Arlington, Texas, like many other US towns, grew around a railroad corridor. In fact, the town relocated from its original site a few miles south, to its current location in order to be on the Dallas - Fort Worth Texas and Pacific Railway originally built in the late 1800s for both passenger and freight. Today, only the freight trains operate in Arlington, primarily delivering critical supplies and equipment to GM’s Arlington plant which is 2.5 miles east of Downtown. However, the railway remains an important feature and a boundary for Downtown Arlington, with narrow parcels of land providing a buffer around the tracks.
In the last 15 years, Downtown Arlington has been experiencing nothing short of a renaissance, and during this same time period, the University of Texas at Arlington, located on the southern border of the area, has grown from less than 20,000 students to over 40,000. The sustained transformation of downtown and growth of UTA has brought thousands of new residents, countless more visitors and tourists, plus dozens of new businesses and attractions to both the north and south side of the tracks.
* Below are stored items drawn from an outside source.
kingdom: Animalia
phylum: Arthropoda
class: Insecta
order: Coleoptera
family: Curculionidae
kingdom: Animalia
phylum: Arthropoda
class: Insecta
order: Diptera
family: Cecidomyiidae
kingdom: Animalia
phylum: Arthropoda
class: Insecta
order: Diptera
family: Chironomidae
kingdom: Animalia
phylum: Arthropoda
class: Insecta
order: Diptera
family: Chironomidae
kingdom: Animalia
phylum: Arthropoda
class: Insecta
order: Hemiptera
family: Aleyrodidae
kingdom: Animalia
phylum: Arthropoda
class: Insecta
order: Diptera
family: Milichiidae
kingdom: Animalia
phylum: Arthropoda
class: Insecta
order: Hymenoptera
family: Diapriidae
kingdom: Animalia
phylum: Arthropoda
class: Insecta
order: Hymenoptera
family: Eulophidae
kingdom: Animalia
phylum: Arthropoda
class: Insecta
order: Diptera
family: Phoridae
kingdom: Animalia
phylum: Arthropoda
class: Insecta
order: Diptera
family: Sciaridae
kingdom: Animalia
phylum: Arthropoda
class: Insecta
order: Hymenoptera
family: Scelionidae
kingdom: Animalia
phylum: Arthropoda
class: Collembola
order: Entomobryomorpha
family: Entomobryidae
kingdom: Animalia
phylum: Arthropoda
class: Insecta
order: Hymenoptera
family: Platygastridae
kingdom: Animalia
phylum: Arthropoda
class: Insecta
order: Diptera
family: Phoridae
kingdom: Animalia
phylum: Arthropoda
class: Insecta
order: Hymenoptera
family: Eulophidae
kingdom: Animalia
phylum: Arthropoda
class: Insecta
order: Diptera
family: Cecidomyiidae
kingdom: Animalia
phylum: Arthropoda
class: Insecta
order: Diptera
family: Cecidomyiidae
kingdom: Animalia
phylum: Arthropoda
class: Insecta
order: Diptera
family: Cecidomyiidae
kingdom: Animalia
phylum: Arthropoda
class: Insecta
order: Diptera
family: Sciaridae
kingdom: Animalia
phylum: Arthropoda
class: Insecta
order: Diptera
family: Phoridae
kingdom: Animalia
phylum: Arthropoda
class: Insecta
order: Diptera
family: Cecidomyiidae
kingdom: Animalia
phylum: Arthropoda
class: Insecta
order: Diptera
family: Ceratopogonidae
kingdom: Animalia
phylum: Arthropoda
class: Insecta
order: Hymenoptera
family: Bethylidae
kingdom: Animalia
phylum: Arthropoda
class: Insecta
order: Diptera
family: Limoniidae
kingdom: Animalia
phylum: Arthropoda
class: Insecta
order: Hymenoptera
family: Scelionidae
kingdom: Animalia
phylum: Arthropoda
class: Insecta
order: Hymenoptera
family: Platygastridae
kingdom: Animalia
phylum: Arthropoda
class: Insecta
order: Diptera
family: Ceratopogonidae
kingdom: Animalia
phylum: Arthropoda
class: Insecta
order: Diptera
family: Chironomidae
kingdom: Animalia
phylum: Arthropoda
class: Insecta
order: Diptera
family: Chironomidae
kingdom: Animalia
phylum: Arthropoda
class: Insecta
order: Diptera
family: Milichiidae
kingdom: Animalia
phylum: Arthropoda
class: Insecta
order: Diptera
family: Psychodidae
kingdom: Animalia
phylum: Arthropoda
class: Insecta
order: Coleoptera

However, the railroad remains a barrier, preventing these new residents and establishments from coming together into a cohesive place.
With the support of a Community Placemaking Grant, the Downtown Arlington Management Corporation envisions converting the buffer lots around the railroad tracks into active green spaces that bind the city together. Many locals are excited about the possibility of a dog park as an opportunity to socialize and meet their neighbors. Through the collaborative placemaking process engaging a variety of Arlington stakeholders including residents, students, and city staff, Project for Public Spaces and Downtown Arlington propose transforming the land along the railroad corridor into a catalyst for physical and programmatic connections downtown.